Research has shown that as we age, our bodies naturally produce less NAD, and our cells function less efficiently. External factors like overeating, alcohol consumption and sun exposure can also contribute to a reduction in NAD levels. Increased levels of NAD could help keep our body’s cells functioning properly as we get older or as we’re subjected to external stressors, resulting in boosted cellular metabolism. Higher NAD levels could also improve our opportunity for enhanced mental focus, stronger memory and increased muscle endurance.
Recently, a cutting-edge form of vitamin B3 called nicotinamide riboside (NR) — a nutrient also known as Niagen — has been shown to help increase production of NAD. There’s strong evidence that as we face the challenges of age, regular Niagen supplementation might help support our health in a variety of ways, from maintenance of cognitive function to aiding muscle recovery.
“NAD is central to metabolism and the function of every tissue — just as cellular stress is real, so is cellular resiliency,” said Charles Brenner, PhD, the researcher who first discovered how nicotinamide riboside helps increase NAD in the body. “Our metabolism, cognition and ability to respond to stresses and damages all decline in age in concert with the decline of NAD. We think that by boosting NAD, we can help protect these processes and stay resilient to cellular stress as we get older.”
Today, Brenner serves as the Roy J. Carver Chair of Biochemistry and a director of the Obesity Initiative at the University of Iowa, and he’s the chief scientific advisor at ChromaDex, a Southern California nutraceutical company that produces a supplement featuring Niagen (NR), called Tru Niagen. (The company also owns robust intellectual property rights to NR and its production.)

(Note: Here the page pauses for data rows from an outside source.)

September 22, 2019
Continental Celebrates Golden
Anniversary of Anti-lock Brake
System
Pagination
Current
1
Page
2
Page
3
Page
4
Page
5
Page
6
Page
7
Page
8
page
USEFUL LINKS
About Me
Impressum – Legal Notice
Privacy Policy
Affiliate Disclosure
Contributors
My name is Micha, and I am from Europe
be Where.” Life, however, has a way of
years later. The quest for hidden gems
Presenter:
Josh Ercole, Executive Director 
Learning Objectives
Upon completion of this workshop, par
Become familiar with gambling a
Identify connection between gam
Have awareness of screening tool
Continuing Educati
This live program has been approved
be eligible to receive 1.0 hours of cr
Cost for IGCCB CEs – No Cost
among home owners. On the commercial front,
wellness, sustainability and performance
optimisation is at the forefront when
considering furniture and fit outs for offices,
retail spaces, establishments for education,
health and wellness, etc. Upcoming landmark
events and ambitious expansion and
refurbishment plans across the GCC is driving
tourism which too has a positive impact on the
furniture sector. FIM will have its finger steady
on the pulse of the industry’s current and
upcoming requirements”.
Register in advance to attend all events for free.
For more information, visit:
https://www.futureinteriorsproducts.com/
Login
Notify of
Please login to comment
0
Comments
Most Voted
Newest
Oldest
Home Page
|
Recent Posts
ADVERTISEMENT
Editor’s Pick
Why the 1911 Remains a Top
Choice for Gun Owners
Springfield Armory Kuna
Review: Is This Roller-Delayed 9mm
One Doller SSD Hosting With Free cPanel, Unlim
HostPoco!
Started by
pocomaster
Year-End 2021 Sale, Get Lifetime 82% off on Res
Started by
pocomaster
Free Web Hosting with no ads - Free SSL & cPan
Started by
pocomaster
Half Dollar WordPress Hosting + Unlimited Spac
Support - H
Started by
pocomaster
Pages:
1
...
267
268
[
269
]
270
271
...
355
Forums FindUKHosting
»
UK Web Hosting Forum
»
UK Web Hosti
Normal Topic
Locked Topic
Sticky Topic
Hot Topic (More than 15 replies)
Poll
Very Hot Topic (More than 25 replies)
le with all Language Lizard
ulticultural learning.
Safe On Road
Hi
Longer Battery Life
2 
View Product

“Some people claim NR has ‘anti-aging’ properties in people, but that term seems unrealistic,” Brenner said. “I prefer to say that NR can help people age better because it helps us reinforce ourselves against multiple metabolic stresses and against the many downfalls of aging.”
However, daily Niagen supplementation is the best way to significantly increase NAD levels over a long period. “We’ve shown that single oral doses of Niagen safely boost NAD in people, and we’ve seen dramatic effects in animal tests, protecting damaged nerves in the heart and brain,” Brenner said. NR has also undergone extensive toxicology testing, is registered as a new dietary ingredient, and is generally regarded as safe by the U.S. Food and Drug Administration.
Before Brenner performed the first fully consented clinical trial of NR to test whether it safely boosted NAD, he needed to figure out the time course and optimize his research methods. So he proposed to his university’s institutional review board that he test NR on himself…and he did.
“It was remarkable to watch my blood NAD levels surge about four hours after taking NR, peaking at eight hours post-dose,” he said. “I initially noticed improved workouts. I don’t weigh myself regularly, but people commented to me about my physical shape. I’ve kept up with Tru Niagen supplementation, and I feel like I’m sleeping better and that I’m mentally sharper.”
Additional human clinical trials of Niagen are currently underway to confirm whether humans will experience the same positive effects of NR that have already been shown in animals (and in Brenner).
“Multiple trials have confirmed that Niagen is a safe way for people to boost NAD,” Brenner said. “People are reporting many metabolic benefits in their sleep, stamina and cognitive functions, and increased NAD might be just the reason.”